In the town, the population was spread out, with 21.2% under the age of 18, 8.1% from 18 to 24, 29.3% from 25 to 44, 24.6% from 45 to 64, and 16.7% who were 65 years of age or older. The median age was 40 years. For every 100 females, there were 109.1 males. For every 100 females age 18 and over, there were 111.2 males.

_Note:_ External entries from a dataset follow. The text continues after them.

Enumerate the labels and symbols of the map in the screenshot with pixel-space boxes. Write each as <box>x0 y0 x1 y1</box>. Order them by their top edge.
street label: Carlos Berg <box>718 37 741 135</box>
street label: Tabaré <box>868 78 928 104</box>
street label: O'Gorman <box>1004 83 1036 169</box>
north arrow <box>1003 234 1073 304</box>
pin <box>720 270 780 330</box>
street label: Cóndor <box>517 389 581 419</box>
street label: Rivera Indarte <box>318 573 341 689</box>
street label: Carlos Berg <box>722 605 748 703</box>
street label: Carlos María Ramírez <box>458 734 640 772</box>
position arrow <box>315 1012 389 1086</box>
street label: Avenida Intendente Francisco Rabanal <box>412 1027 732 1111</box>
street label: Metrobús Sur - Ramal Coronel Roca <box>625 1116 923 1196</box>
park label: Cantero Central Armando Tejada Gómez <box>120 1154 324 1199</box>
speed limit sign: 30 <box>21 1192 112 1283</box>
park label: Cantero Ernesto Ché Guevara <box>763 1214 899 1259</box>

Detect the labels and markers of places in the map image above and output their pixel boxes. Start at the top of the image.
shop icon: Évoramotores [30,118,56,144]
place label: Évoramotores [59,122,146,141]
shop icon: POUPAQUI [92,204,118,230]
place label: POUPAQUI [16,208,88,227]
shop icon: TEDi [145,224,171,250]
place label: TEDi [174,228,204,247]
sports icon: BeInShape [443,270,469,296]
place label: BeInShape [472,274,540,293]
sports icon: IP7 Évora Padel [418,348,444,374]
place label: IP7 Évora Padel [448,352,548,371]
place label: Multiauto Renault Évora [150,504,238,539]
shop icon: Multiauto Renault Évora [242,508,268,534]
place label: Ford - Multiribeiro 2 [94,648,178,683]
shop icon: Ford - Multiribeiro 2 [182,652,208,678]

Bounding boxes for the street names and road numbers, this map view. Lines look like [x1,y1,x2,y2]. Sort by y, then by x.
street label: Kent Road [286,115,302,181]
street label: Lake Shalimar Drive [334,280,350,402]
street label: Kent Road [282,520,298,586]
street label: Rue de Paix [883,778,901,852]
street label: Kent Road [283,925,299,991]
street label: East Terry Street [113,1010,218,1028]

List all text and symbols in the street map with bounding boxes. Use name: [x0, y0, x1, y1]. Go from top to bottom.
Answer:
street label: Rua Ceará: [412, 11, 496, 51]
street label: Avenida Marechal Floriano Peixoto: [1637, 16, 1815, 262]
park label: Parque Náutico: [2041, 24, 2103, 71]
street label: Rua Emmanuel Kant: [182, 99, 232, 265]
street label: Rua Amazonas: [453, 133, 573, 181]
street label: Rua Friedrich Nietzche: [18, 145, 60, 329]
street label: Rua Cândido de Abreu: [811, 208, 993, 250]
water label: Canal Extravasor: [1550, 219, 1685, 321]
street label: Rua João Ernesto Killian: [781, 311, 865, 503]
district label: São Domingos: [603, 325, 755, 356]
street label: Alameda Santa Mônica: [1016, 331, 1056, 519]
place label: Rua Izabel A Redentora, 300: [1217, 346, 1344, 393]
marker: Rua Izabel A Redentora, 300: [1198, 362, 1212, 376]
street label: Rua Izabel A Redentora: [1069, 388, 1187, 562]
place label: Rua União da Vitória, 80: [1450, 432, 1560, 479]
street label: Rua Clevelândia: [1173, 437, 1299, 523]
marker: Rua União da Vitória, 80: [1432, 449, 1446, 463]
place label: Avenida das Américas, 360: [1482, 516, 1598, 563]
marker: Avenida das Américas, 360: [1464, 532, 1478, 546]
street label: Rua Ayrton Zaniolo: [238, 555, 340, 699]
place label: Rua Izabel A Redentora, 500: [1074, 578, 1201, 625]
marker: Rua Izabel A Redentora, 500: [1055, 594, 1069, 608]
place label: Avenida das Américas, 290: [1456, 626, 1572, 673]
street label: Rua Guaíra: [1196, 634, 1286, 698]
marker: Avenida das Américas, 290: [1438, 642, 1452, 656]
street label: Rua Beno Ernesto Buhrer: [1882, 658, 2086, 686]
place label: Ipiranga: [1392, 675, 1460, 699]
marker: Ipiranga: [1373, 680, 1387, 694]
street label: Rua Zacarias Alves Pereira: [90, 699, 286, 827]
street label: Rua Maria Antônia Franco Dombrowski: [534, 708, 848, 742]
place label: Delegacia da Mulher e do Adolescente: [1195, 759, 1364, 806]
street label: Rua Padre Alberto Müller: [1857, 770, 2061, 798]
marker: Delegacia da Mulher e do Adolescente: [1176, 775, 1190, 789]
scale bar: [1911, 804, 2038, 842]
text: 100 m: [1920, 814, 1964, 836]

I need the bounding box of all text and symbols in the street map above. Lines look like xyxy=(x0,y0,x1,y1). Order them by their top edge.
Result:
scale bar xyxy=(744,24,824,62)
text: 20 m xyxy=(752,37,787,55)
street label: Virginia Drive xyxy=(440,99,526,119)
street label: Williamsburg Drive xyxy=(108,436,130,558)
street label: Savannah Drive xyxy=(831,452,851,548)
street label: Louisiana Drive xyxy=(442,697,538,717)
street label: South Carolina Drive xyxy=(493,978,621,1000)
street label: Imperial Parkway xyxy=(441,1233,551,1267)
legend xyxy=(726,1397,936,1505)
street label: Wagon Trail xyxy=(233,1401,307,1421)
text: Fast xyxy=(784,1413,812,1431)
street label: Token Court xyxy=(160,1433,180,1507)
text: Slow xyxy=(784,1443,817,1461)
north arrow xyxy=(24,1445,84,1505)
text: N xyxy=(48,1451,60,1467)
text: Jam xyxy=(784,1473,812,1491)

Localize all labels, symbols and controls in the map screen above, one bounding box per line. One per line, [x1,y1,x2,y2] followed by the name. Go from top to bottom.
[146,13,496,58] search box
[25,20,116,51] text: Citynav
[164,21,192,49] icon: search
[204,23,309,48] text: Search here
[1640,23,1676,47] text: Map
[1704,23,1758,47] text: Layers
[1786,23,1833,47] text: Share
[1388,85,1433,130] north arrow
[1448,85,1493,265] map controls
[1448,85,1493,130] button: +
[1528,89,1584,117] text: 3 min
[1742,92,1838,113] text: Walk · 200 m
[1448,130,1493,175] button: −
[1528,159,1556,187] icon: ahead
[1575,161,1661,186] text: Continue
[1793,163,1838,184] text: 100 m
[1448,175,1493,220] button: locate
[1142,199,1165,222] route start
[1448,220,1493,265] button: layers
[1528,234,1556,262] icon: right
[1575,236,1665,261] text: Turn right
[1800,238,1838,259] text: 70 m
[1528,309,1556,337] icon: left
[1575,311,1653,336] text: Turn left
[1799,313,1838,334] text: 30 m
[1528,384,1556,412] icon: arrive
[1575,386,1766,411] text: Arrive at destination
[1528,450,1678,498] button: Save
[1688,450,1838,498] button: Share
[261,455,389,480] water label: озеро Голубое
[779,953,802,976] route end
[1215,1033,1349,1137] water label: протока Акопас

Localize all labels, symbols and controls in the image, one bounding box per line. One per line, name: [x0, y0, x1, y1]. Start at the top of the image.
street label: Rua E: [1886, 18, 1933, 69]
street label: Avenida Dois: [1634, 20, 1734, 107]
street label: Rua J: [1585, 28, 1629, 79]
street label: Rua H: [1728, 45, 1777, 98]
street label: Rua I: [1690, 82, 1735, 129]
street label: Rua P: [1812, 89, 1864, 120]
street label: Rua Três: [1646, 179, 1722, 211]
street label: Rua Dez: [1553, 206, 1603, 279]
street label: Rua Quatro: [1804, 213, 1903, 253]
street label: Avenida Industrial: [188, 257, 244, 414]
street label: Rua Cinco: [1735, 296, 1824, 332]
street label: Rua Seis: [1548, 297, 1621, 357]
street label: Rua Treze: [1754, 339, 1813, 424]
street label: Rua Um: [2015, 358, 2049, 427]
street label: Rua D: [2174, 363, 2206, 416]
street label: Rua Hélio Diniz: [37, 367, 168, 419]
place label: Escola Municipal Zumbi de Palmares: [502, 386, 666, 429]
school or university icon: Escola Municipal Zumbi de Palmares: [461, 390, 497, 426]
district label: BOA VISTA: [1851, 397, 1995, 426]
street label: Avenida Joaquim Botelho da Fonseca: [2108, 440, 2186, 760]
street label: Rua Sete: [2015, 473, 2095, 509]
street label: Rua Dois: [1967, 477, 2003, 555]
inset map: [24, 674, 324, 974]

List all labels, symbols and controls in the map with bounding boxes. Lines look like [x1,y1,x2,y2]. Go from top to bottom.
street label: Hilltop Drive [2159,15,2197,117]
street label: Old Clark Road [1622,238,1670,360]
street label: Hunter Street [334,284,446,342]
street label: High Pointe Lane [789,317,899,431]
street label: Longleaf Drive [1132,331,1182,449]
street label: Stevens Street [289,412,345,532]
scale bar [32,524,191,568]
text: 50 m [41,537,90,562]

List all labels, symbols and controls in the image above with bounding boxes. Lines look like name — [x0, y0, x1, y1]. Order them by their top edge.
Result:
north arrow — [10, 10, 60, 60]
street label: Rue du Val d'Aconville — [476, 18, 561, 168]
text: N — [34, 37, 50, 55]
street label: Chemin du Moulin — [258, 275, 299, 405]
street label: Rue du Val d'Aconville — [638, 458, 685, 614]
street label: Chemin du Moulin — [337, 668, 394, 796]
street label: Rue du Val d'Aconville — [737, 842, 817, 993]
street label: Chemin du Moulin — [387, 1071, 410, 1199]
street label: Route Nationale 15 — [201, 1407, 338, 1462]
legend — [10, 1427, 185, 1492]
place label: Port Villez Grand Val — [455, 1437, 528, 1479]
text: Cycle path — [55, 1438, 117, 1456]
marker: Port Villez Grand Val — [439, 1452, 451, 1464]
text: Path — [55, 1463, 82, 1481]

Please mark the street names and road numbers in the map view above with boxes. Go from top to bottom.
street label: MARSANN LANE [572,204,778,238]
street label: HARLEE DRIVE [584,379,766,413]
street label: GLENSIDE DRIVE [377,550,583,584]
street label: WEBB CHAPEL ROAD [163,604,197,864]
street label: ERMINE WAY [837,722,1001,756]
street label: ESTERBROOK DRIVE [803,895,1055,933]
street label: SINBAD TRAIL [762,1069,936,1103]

The median income for a household in the town was $38,580, and the median income for a family was $44,232. Males had a median income of $32,144 versus $24,410 for females. The per capita income for the town was $18,454. About 8.7% of families and 11.7% of the population were below the poverty line, including 18.5% of those under age 18 and 4.2% of those age 65 or over.

Historical population
| Census | Pop. | Note | %± |
| 1830 | 1,454 |  | — |
| 1840 | 2,101 |  | 44.5% |
| 1850 | 3,184 |  | 51.5% |
| 1860 | 4,733 |  | 48.6% |
| 1870 | 2,185 |  | −53.8% |
| 1880 | 3,619 |  | 65.6% |
| 1890 | 2,044 |  | −43.5% |
| 1900 | 2,201 |  | 7.7% |
| 1910 | 2,034 |  | −7.6% |
| 1920 | 3,084 |  | 51.6% |
| 1930 | 5,421 |  | 75.8% |
| 1940 | 5,774 |  | 6.5% |
| 1950 | 9,164 |  | 58.7% |
| 1960 | 11,433 |  | 24.8% |
| 1970 | 11,976 |  | 4.7% |
| 1980 | 11,586 |  | −3.3% |
| 1990 | 11,571 |  | −0.1% |
| 2000 | 11,185 |  | −3.3% |
| 2010 | 10,940 |  | −2.2% |
| 2020 | 9,684 |  | −11.5% |
| 2021 (est.) | 9,515 | Decrease | −1.7% |
U.S. Decennial Census

==Communities and locations in Town of Southport==
- Bulkhead – A former community in the town.
- Mudlick Creek – A stream flowing out the western side of the town.
- Mount Zoar – A prominent hill in the northern part of the town.
- Pine City – A hamlet between Southport village and Webb Mills on NY-328. The name is from the large number of pine trees.
- Rosstown – A location south of Southport on County Road 26.
- Sagetown – A location near the western town line on County Road 36 and Mudlick Creek.
- Seeley Creek – (1) A stream that flows northward through the town to the Chemung River, (2) A hamlet south of Webb Mills on NY-328. The name is that of an early settler family.
- Southport – The hamlet of Southport is in the northeastern part of the town, located on NY-14, and is also a suburb of Elmira.
- Webb Mills – A hamlet in the south central part of the town and north of Seeley Creek on NY-328.